Monday, February 16, 2009

All you need is <3


12 - All You Need Is Love.mp3 -

Like Dana said, everybody has a different opinion as to what we humans are actually entitled to.

When we arrive on Earth, we come with empty hands: there is nothing we hold grasped in our hands as we push our way out of our mother’s wombs. This is something we “must learn to accept. To start at ground level. With nothing. Not with nothing but. With nothing. No cards, no weapons, no property, no rights, no dignity” (Coetzee X88).
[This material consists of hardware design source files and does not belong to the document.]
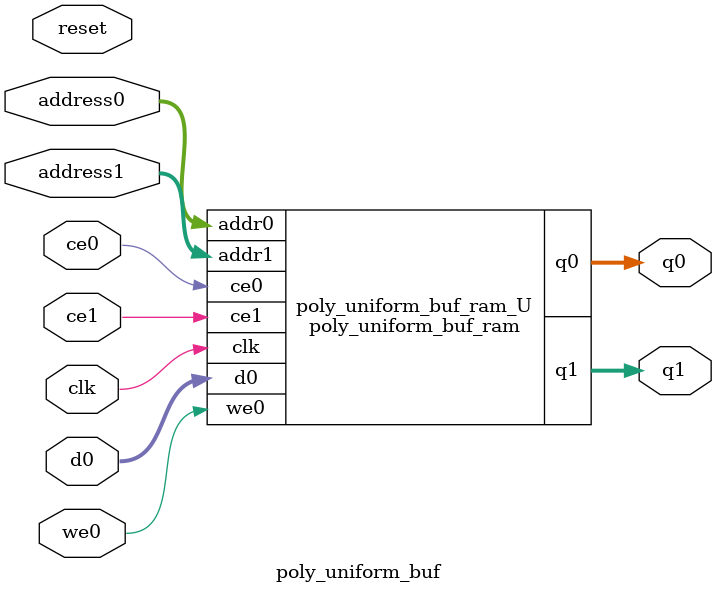
<source format=v>
`timescale 1 ns / 1 ps
module poly_uniform_buf_ram (addr0, ce0, d0, we0, q0, addr1, ce1, q1,  clk);

parameter DWIDTH = 8;
parameter AWIDTH = 10;
parameter MEM_SIZE = 842;

input[AWIDTH-1:0] addr0;
input ce0;
input[DWIDTH-1:0] d0;
input we0;
output reg[DWIDTH-1:0] q0;
input[AWIDTH-1:0] addr1;
input ce1;
output reg[DWIDTH-1:0] q1;
input clk;

(* ram_style = "block" *)reg [DWIDTH-1:0] ram[0:MEM_SIZE-1];




always @(posedge clk)  
begin 
    if (ce0) begin
        if (we0) 
            ram[addr0] <= d0; 
        q0 <= ram[addr0];
    end
end


always @(posedge clk)  
begin 
    if (ce1) begin
        q1 <= ram[addr1];
    end
end


endmodule

`timescale 1 ns / 1 ps
module poly_uniform_buf(
    reset,
    clk,
    address0,
    ce0,
    we0,
    d0,
    q0,
    address1,
    ce1,
    q1);

parameter DataWidth = 32'd8;
parameter AddressRange = 32'd842;
parameter AddressWidth = 32'd10;
input reset;
input clk;
input[AddressWidth - 1:0] address0;
input ce0;
input we0;
input[DataWidth - 1:0] d0;
output[DataWidth - 1:0] q0;
input[AddressWidth - 1:0] address1;
input ce1;
output[DataWidth - 1:0] q1;



poly_uniform_buf_ram poly_uniform_buf_ram_U(
    .clk( clk ),
    .addr0( address0 ),
    .ce0( ce0 ),
    .we0( we0 ),
    .d0( d0 ),
    .q0( q0 ),
    .addr1( address1 ),
    .ce1( ce1 ),
    .q1( q1 ));

endmodule


</source>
The only thing we have, so to speak, is our mind. It is the one place where it is possible to have absolute control (not that it often happens). The mind is the collection of our thoughts, feelings, ideas and emotions: it is “the element or complex of elements in an individual that feels, perceives, thinks, wills, and especially reasons” (Merriam Webster). Thus, by having this consciousness, we have our thoughts, ideas and emotions, and we accordingly perform actions and deeds in the world. In my opinion, this is what we are entitled to in the world – our ideas, thoughts, feelings, and perhaps most importantly, our actions.

If this is all that we have, I don’t want to spoil it. I don’t want to be like creepy David Laurie, grossly obsessed with a girl many years his senior, with a mind that “has become a refuge for old thoughts, idle, indigent, with nowhere else to go…[where] he ought to chase them out, sweep the premises clean” (Coetzee X76). The mind is a special thing – we should “cultivate and take care of it” (Genesis 115).
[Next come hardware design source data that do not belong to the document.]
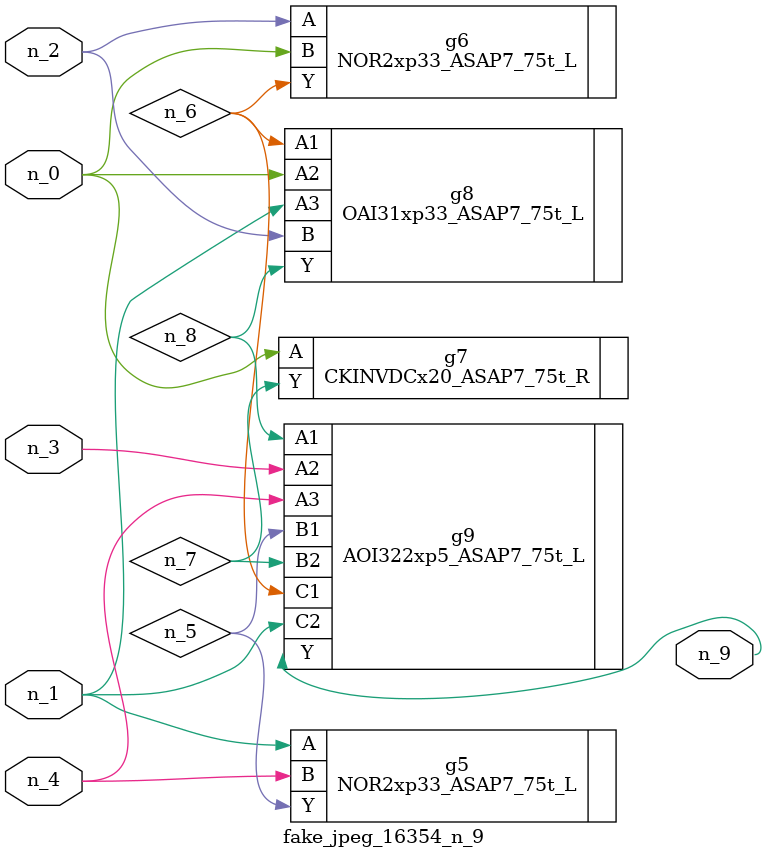
<source format=v>
module fake_jpeg_16354_n_9 (n_3, n_2, n_1, n_0, n_4, n_9);

input n_3;
input n_2;
input n_1;
input n_0;
input n_4;

output n_9;

wire n_8;
wire n_6;
wire n_5;
wire n_7;

NOR2xp33_ASAP7_75t_L g5 ( 
.A(n_1),
.B(n_4),
.Y(n_5)
);

NOR2xp33_ASAP7_75t_L g6 ( 
.A(n_2),
.B(n_0),
.Y(n_6)
);

CKINVDCx20_ASAP7_75t_R g7 ( 
.A(n_0),
.Y(n_7)
);

OAI31xp33_ASAP7_75t_L g8 ( 
.A1(n_6),
.A2(n_0),
.A3(n_1),
.B(n_2),
.Y(n_8)
);

AOI322xp5_ASAP7_75t_L g9 ( 
.A1(n_8),
.A2(n_3),
.A3(n_4),
.B1(n_5),
.B2(n_7),
.C1(n_6),
.C2(n_1),
.Y(n_9)
);


endmodule
</source>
Thus, the way to make the best use of our precious gift of the mind and the ability and potential it provides is through good action and good deeds. Our interactions with each other, and the world around us should be kind and loving – the people who achieve the ability to be unfading bearers of love and kindness are the ones who shine in the world. After all, it is God who says in the Genesis, “Be masters of the fish of the sea, the birds of heaven and all living animals on earth” (Genesis 115). It can easily be argued that the statement gives us free reign to do whatever we may please with the animals of the world – that we can eat them, we can torture them, we can slaughter them. But the word master shouldn’t be taken in that manner. Doesn’t master also imply being the disciplinarian, the overseer, and the caretaker? We should use our intellectual abilities to watch over and take care of our fellow beings on Earth, instead of killing them. Besides, in the next line God says, “See, I give you all the seed-bearing plants that are upon the whole earth, and all the trees with seed-bearing fruit; this shall be your food” (Genesis 115).” Thus, eat plants not animals. He said so. But in all sincerity, is makes the most sense to me to act in a way that least hurts the least amount of beings.
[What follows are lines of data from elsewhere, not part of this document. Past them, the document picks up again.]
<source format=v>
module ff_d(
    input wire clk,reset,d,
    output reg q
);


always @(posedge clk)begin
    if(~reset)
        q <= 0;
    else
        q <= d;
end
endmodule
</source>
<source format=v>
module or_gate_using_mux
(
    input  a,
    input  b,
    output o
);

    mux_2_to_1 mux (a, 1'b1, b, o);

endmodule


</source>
On a completely different track – although I’ve always wanted to, this was the first time I ever actually read parts of the Bible. I have always heard the stories of creation and how Adam and Eve came to be, but this was kind of exciting. In this day and age of evolution and science (and in no way offense to anybody) the portrayal of the creation of the “Earth, and wide ocean, and the vault profound,” (Virgil X122) in seven days, and the way God is characterized are a little hard to believe. However, I like that is such an commandingly empowering story – it leaves you with a sense of what good/productivity you are supposed to accomplish in your life. You don’t necessarily have to believe in God, but I guess it helps multitudes of you do. And with this limited amount of time we each have on Earth, it doesn’t really matter what you believe, think, have or don’t have. After all, “you return to the soil as you were taken from it. For dust you are and to dust you shall return” (Genesis 117). All that can speak for us are our actions – so fill them with as much love as is possible.